Rigt now in this very moment I am missing you with every single bit of my being baby. My arms are developing the familiar ache I have felt since the day you died. My heart is splitting apart, and my breathe in running away from me. I need you so much right now, and all I can do is cry...tears for my son who will never come back to me. I wish I ddn't have to write in this blog...I wish I had your sweet little body and soul here with me. I am falling apart Phoenix, and I wish I could just be with you one more time. How am I going to make it through this life without you...it just seems so hard. People keep telling me it will get better, but n moments like these I feel like it never will be.
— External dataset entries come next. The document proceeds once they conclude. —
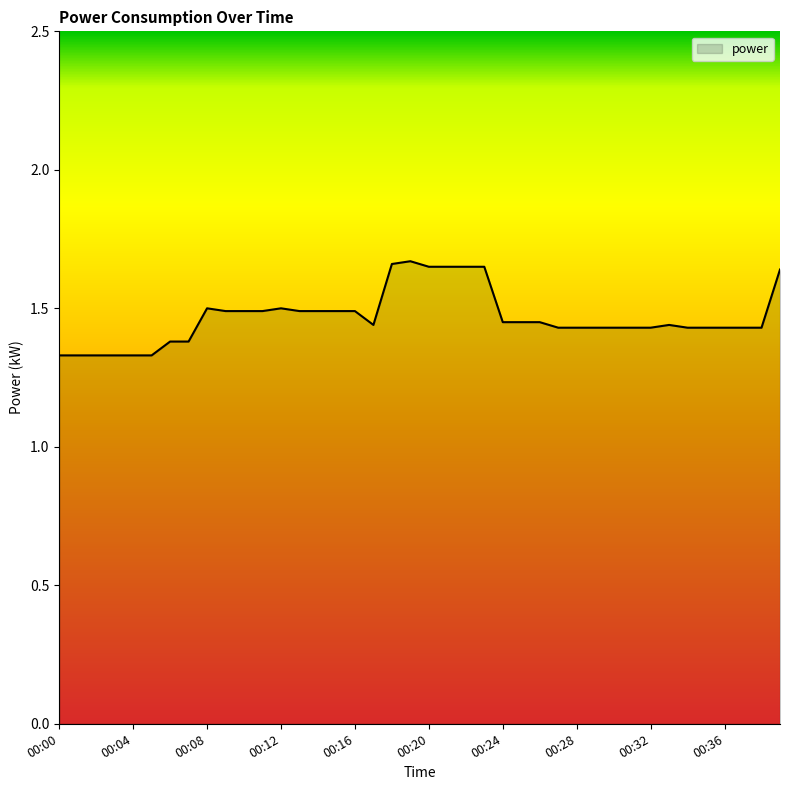

True or false: the data has more than 2 interior local peaks.

True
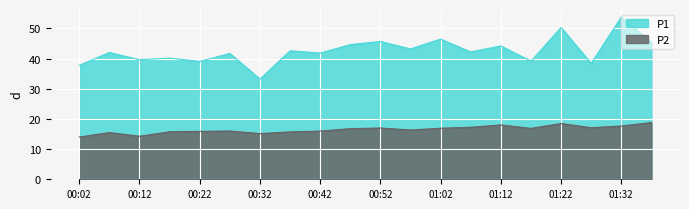

At which label does P2 first exceed 16?

00:47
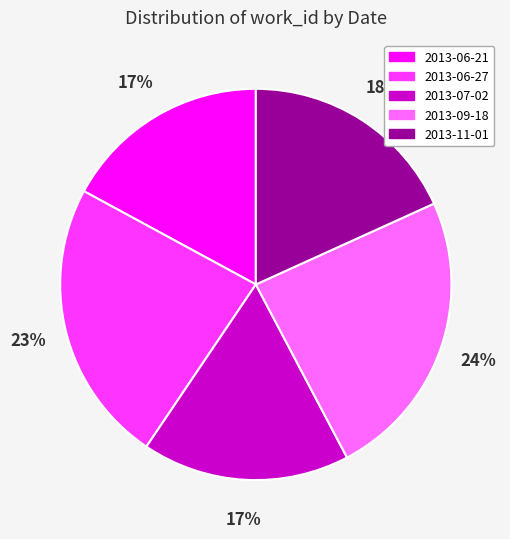

Is there any slice that represents more than half of the pie?

No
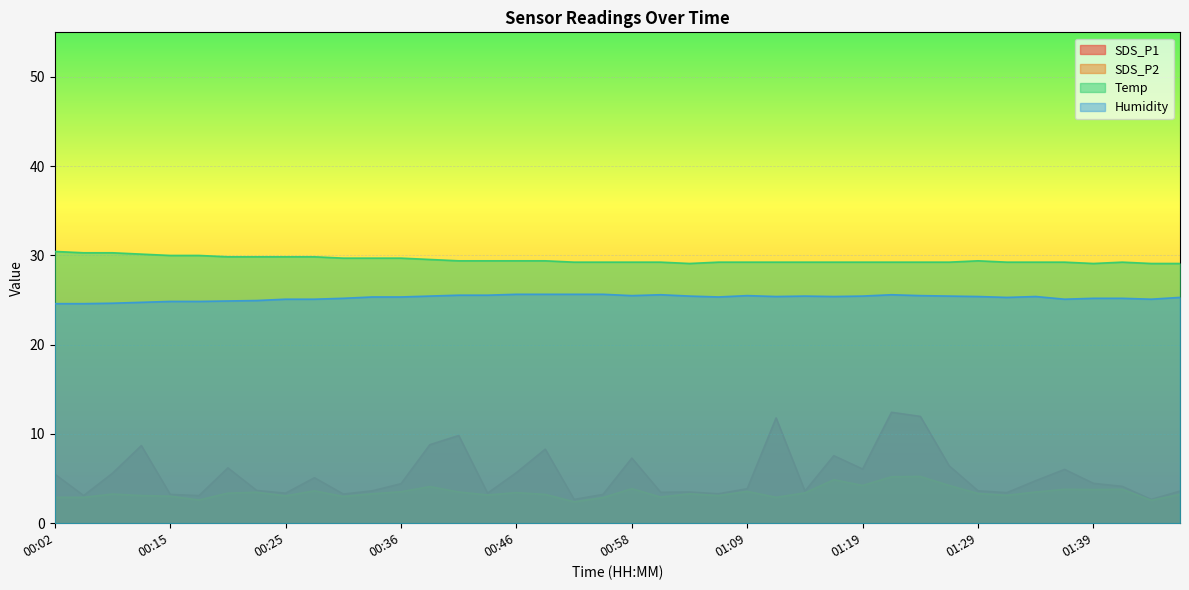

Does the chart display data point markers on the line(s)?

No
I'll never ge to hug and kiss you, or play with you, or walk with you, eat with you, dance with you, sing with you, write with you, smile with you cry with you laugh with you, hope with you, dream with you, dress you, feed you, fight with you, swim with you, shop for you, travel with you, paint with you watch the ocean with you...be with you. EVER!!!! I'm so hurt and angry I can't take it sometimes. NOTHING WILL EVER BE RIGHT AGAIN! NOTHING!
I feel so robbed...I feel so robbed.
I'll never forgive myself for listeing to that doctor. I'll never trust anyone again. I did and it cost you your life.
My sweet littel Phoenix please don't forget about me, I think about you every moment of everyday. You rule my mind and heart. How can life be right again...how can I be right again.
It's been six months since you passed away baby...a haltf a year without you. You should be here baby...you should be here with us. I love you will every single fiber of my being.